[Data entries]
☆ ☆ ☆ ☆
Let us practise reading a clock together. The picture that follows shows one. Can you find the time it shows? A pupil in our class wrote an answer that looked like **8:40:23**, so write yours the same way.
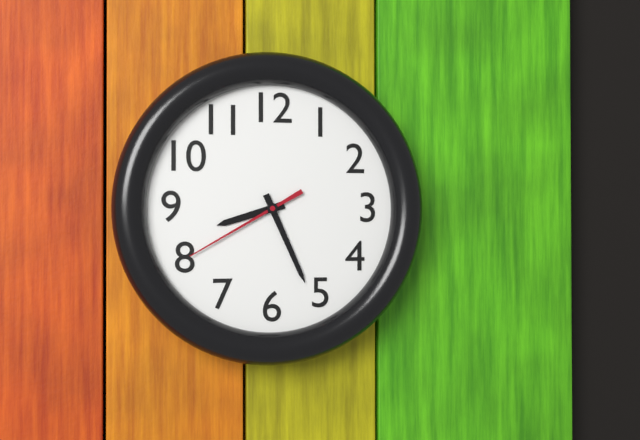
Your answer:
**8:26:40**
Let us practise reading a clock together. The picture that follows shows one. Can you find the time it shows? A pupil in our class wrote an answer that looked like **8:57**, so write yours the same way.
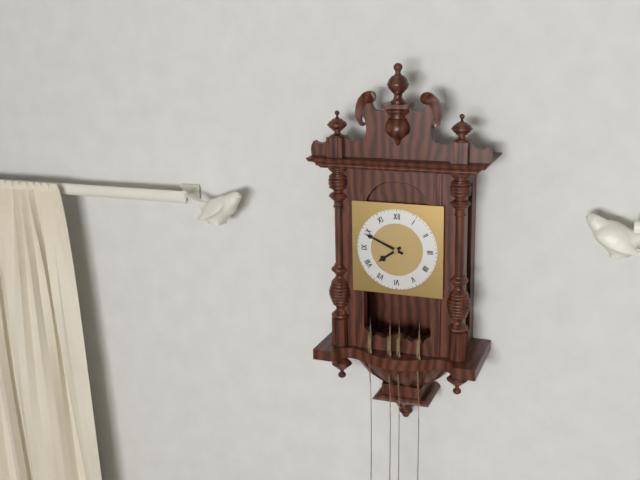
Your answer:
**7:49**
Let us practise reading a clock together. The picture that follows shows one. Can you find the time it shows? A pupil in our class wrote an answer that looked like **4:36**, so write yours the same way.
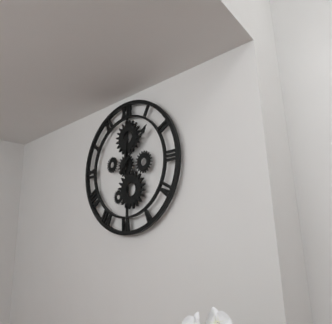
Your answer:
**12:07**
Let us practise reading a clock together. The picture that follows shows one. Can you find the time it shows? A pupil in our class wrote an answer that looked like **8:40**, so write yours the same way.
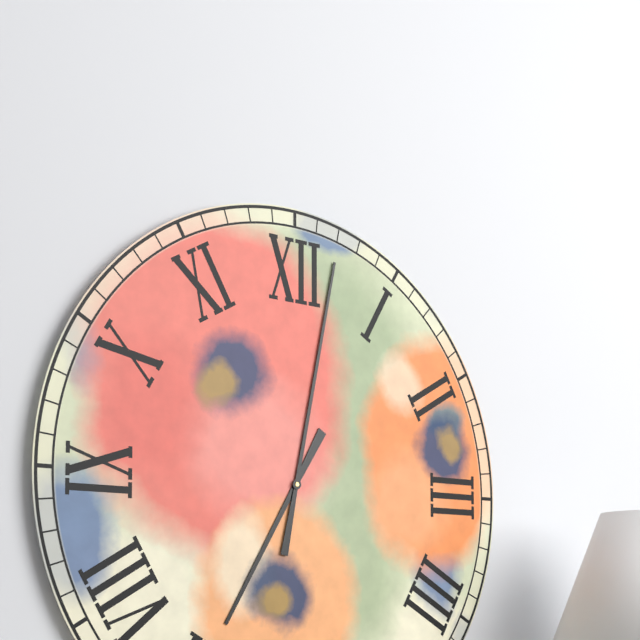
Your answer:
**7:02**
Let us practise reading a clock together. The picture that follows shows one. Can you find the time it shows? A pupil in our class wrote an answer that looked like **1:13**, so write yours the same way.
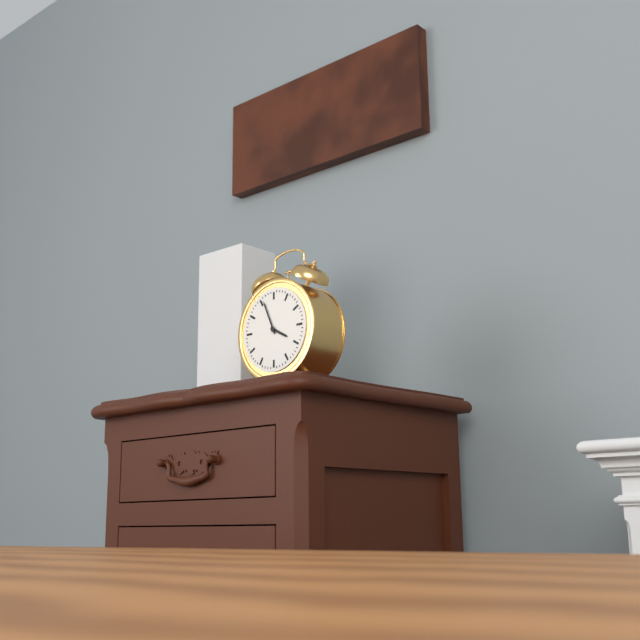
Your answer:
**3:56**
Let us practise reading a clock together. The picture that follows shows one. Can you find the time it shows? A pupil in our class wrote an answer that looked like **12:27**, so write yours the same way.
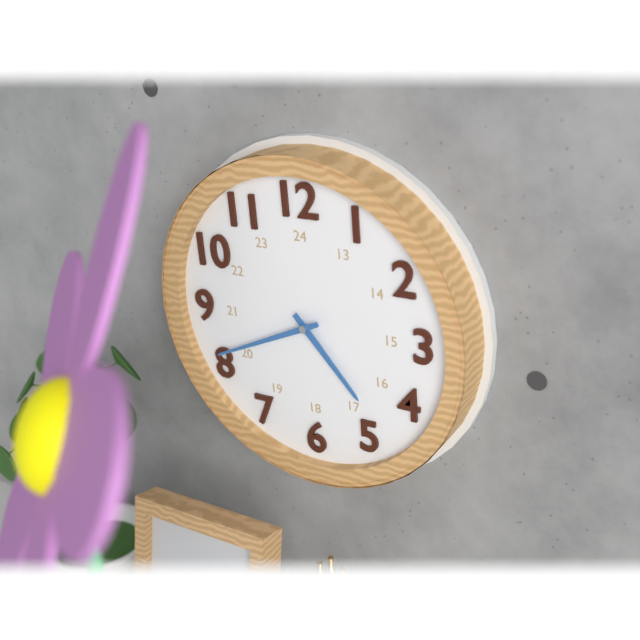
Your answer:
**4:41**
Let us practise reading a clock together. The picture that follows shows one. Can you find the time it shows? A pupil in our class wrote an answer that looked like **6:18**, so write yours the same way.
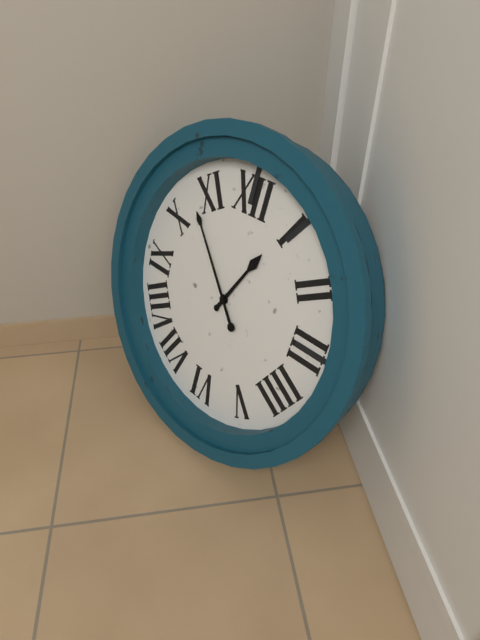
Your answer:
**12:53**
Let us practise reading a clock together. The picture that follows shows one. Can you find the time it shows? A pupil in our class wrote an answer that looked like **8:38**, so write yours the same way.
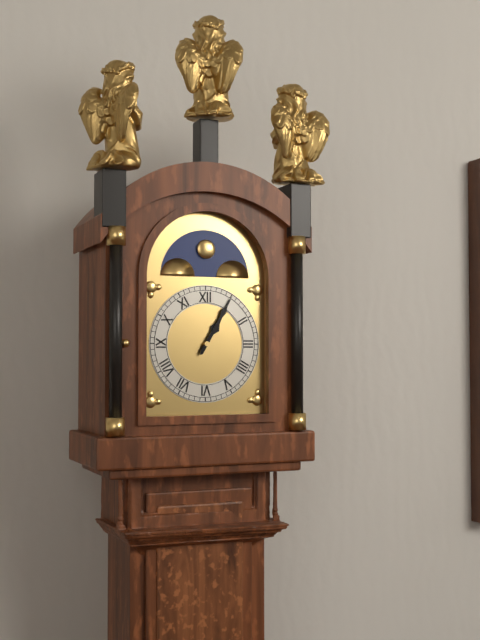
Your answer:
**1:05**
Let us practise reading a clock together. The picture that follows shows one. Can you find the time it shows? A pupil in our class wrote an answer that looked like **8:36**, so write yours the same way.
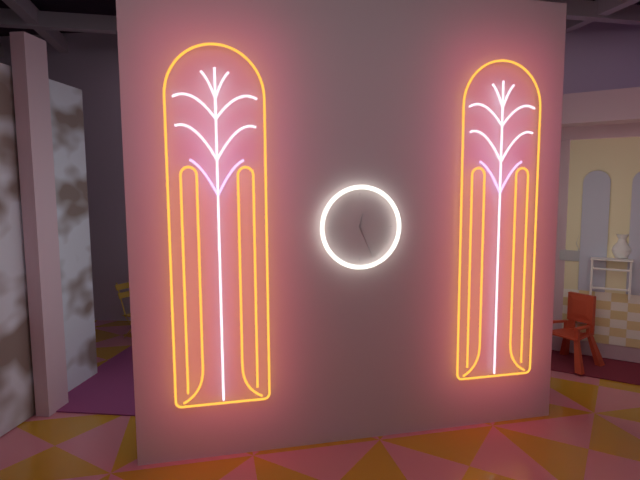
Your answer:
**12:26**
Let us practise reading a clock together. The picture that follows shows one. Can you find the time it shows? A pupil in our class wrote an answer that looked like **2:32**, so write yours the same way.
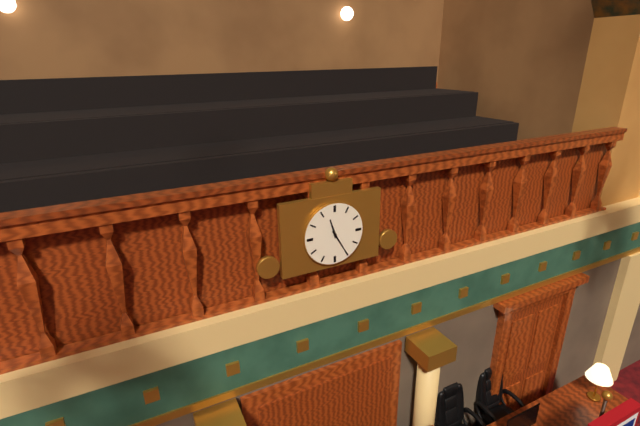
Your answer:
☆ ☆ ☆ ☆
Recast every line of the listing above as a numbered list, omitting blank lines and leaving the pictures out.

1. Let us practise reading a clock together. The picture that follows shows one. Can you find the time it shows? A pupil in our class wrote an answer that looked like **8:40:23**, so write yours the same way.
2. Your answer:
3. **8:26:40**
4. Let us practise reading a clock together. The picture that follows shows one. Can you find the time it shows? A pupil in our class wrote an answer that looked like **8:57**, so write yours the same way.
5. Your answer:
6. **7:49**
7. Let us practise reading a clock together. The picture that follows shows one. Can you find the time it shows? A pupil in our class wrote an answer that looked like **4:36**, so write yours the same way.
8. Your answer:
9. **12:07**
10. Let us practise reading a clock together. The picture that follows shows one. Can you find the time it shows? A pupil in our class wrote an answer that looked like **8:40**, so write yours the same way.
11. Your answer:
12. **7:02**
13. Let us practise reading a clock together. The picture that follows shows one. Can you find the time it shows? A pupil in our class wrote an answer that looked like **1:13**, so write yours the same way.
14. Your answer:
15. **3:56**
16. Let us practise reading a clock together. The picture that follows shows one. Can you find the time it shows? A pupil in our class wrote an answer that looked like **12:27**, so write yours the same way.
17. Your answer:
18. **4:41**
19. Let us practise reading a clock together. The picture that follows shows one. Can you find the time it shows? A pupil in our class wrote an answer that looked like **6:18**, so write yours the same way.
20. Your answer:
21. **12:53**
22. Let us practise reading a clock together. The picture that follows shows one. Can you find the time it shows? A pupil in our class wrote an answer that looked like **8:38**, so write yours the same way.
23. Your answer:
24. **1:05**
25. Let us practise reading a clock together. The picture that follows shows one. Can you find the time it shows? A pupil in our class wrote an answer that looked like **8:36**, so write yours the same way.
26. Your answer:
27. **12:26**
28. Let us practise reading a clock together. The picture that follows shows one. Can you find the time it shows? A pupil in our class wrote an answer that looked like **2:32**, so write yours the same way.
29. Your answer:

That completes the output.